Data records:

***

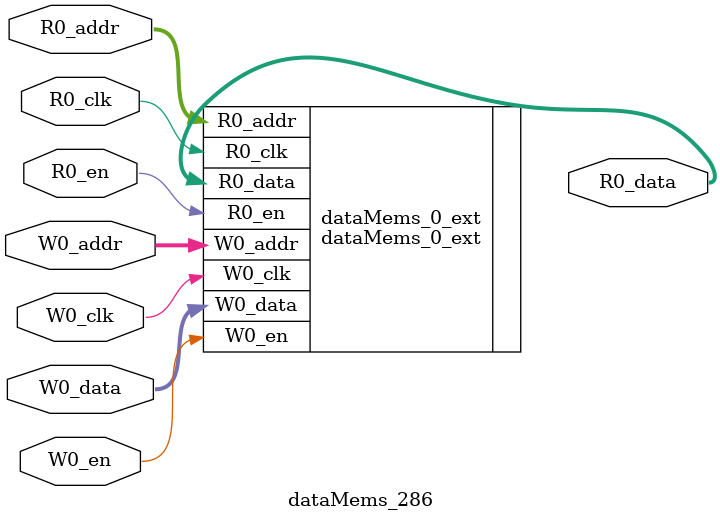
<source format=sv>
`ifndef RANDOMIZE
  `ifdef RANDOMIZE_REG_INIT
    `define RANDOMIZE
  `endif // RANDOMIZE_REG_INIT
`endif // not def RANDOMIZE
`ifndef RANDOMIZE
  `ifdef RANDOMIZE_MEM_INIT
    `define RANDOMIZE
  `endif // RANDOMIZE_MEM_INIT
`endif // not def RANDOMIZE

`ifndef RANDOM
  `define RANDOM $random
`endif // not def RANDOM

// Users can define 'PRINTF_COND' to add an extra gate to prints.
`ifndef PRINTF_COND_
  `ifdef PRINTF_COND
    `define PRINTF_COND_ (`PRINTF_COND)
  `else  // PRINTF_COND
    `define PRINTF_COND_ 1
  `endif // PRINTF_COND
`endif // not def PRINTF_COND_

// Users can define 'ASSERT_VERBOSE_COND' to add an extra gate to assert error printing.
`ifndef ASSERT_VERBOSE_COND_
  `ifdef ASSERT_VERBOSE_COND
    `define ASSERT_VERBOSE_COND_ (`ASSERT_VERBOSE_COND)
  `else  // ASSERT_VERBOSE_COND
    `define ASSERT_VERBOSE_COND_ 1
  `endif // ASSERT_VERBOSE_COND
`endif // not def ASSERT_VERBOSE_COND_

// Users can define 'STOP_COND' to add an extra gate to stop conditions.
`ifndef STOP_COND_
  `ifdef STOP_COND
    `define STOP_COND_ (`STOP_COND)
  `else  // STOP_COND
    `define STOP_COND_ 1
  `endif // STOP_COND
`endif // not def STOP_COND_

// Users can define INIT_RANDOM as general code that gets injected into the
// initializer block for modules with registers.
`ifndef INIT_RANDOM
  `define INIT_RANDOM
`endif // not def INIT_RANDOM

// If using random initialization, you can also define RANDOMIZE_DELAY to
// customize the delay used, otherwise 0.002 is used.
`ifndef RANDOMIZE_DELAY
  `define RANDOMIZE_DELAY 0.002
`endif // not def RANDOMIZE_DELAY

// Define INIT_RANDOM_PROLOG_ for use in our modules below.
`ifndef INIT_RANDOM_PROLOG_
  `ifdef RANDOMIZE
    `ifdef VERILATOR
      `define INIT_RANDOM_PROLOG_ `INIT_RANDOM
    `else  // VERILATOR
      `define INIT_RANDOM_PROLOG_ `INIT_RANDOM #`RANDOMIZE_DELAY begin end
    `endif // VERILATOR
  `else  // RANDOMIZE
    `define INIT_RANDOM_PROLOG_
  `endif // RANDOMIZE
`endif // not def INIT_RANDOM_PROLOG_

// Include register initializers in init blocks unless synthesis is set
`ifndef SYNTHESIS
  `ifndef ENABLE_INITIAL_REG_
    `define ENABLE_INITIAL_REG_
  `endif // not def ENABLE_INITIAL_REG_
`endif // not def SYNTHESIS

// Include rmemory initializers in init blocks unless synthesis is set
`ifndef SYNTHESIS
  `ifndef ENABLE_INITIAL_MEM_
    `define ENABLE_INITIAL_MEM_
  `endif // not def ENABLE_INITIAL_MEM_
`endif // not def SYNTHESIS

module dataMems_286(	// @[generators/ara/src/main/scala/UnsafeAXI4ToTL.scala:365:62]
  input  [4:0]  R0_addr,
  input         R0_en,
  input         R0_clk,
  output [66:0] R0_data,
  input  [4:0]  W0_addr,
  input         W0_en,
  input         W0_clk,
  input  [66:0] W0_data
);

  dataMems_0_ext dataMems_0_ext (	// @[generators/ara/src/main/scala/UnsafeAXI4ToTL.scala:365:62]
    .R0_addr (R0_addr),
    .R0_en   (R0_en),
    .R0_clk  (R0_clk),
    .R0_data (R0_data),
    .W0_addr (W0_addr),
    .W0_en   (W0_en),
    .W0_clk  (W0_clk),
    .W0_data (W0_data)
  );
endmodule


</source>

***

What you should do: Would you output the lines from the one that contains "not def ASSERT_VERBOSE_COND_" to the end of the data, both ends included, exactly as they appear?

Task output:
`endif // not def ASSERT_VERBOSE_COND_

// Users can define 'STOP_COND' to add an extra gate to stop conditions.
`ifndef STOP_COND_
  `ifdef STOP_COND
    `define STOP_COND_ (`STOP_COND)
  `else  // STOP_COND
    `define STOP_COND_ 1
  `endif // STOP_COND
`endif // not def STOP_COND_

// Users can define INIT_RANDOM as general code that gets injected into the
// initializer block for modules with registers.
`ifndef INIT_RANDOM
  `define INIT_RANDOM
`endif // not def INIT_RANDOM

// If using random initialization, you can also define RANDOMIZE_DELAY to
// customize the delay used, otherwise 0.002 is used.
`ifndef RANDOMIZE_DELAY
  `define RANDOMIZE_DELAY 0.002
`endif // not def RANDOMIZE_DELAY

// Define INIT_RANDOM_PROLOG_ for use in our modules below.
`ifndef INIT_RANDOM_PROLOG_
  `ifdef RANDOMIZE
    `ifdef VERILATOR
      `define INIT_RANDOM_PROLOG_ `INIT_RANDOM
    `else  // VERILATOR
      `define INIT_RANDOM_PROLOG_ `INIT_RANDOM #`RANDOMIZE_DELAY begin end
    `endif // VERILATOR
  `else  // RANDOMIZE
    `define INIT_RANDOM_PROLOG_
  `endif // RANDOMIZE
`endif // not def INIT_RANDOM_PROLOG_

// Include register initializers in init blocks unless synthesis is set
`ifndef SYNTHESIS
  `ifndef ENABLE_INITIAL_REG_
    `define ENABLE_INITIAL_REG_
  `endif // not def ENABLE_INITIAL_REG_
`endif // not def SYNTHESIS

// Include rmemory initializers in init blocks unless synthesis is set
`ifndef SYNTHESIS
  `ifndef ENABLE_INITIAL_MEM_
    `define ENABLE_INITIAL_MEM_
  `endif // not def ENABLE_INITIAL_MEM_
`endif // not def SYNTHESIS

module dataMems_286(	// @[generators/ara/src/main/scala/UnsafeAXI4ToTL.scala:365:62]
  input  [4:0]  R0_addr,
  input         R0_en,
  input         R0_clk,
  output [66:0] R0_data,
  input  [4:0]  W0_addr,
  input         W0_en,
  input         W0_clk,
  input  [66:0] W0_data
);

  dataMems_0_ext dataMems_0_ext (	// @[generators/ara/src/main/scala/UnsafeAXI4ToTL.scala:365:62]
    .R0_addr (R0_addr),
    .R0_en   (R0_en),
    .R0_clk  (R0_clk),
    .R0_data (R0_data),
    .W0_addr (W0_addr),
    .W0_en   (W0_en),
    .W0_clk  (W0_clk),
    .W0_data (W0_data)
  );
endmodule


</source>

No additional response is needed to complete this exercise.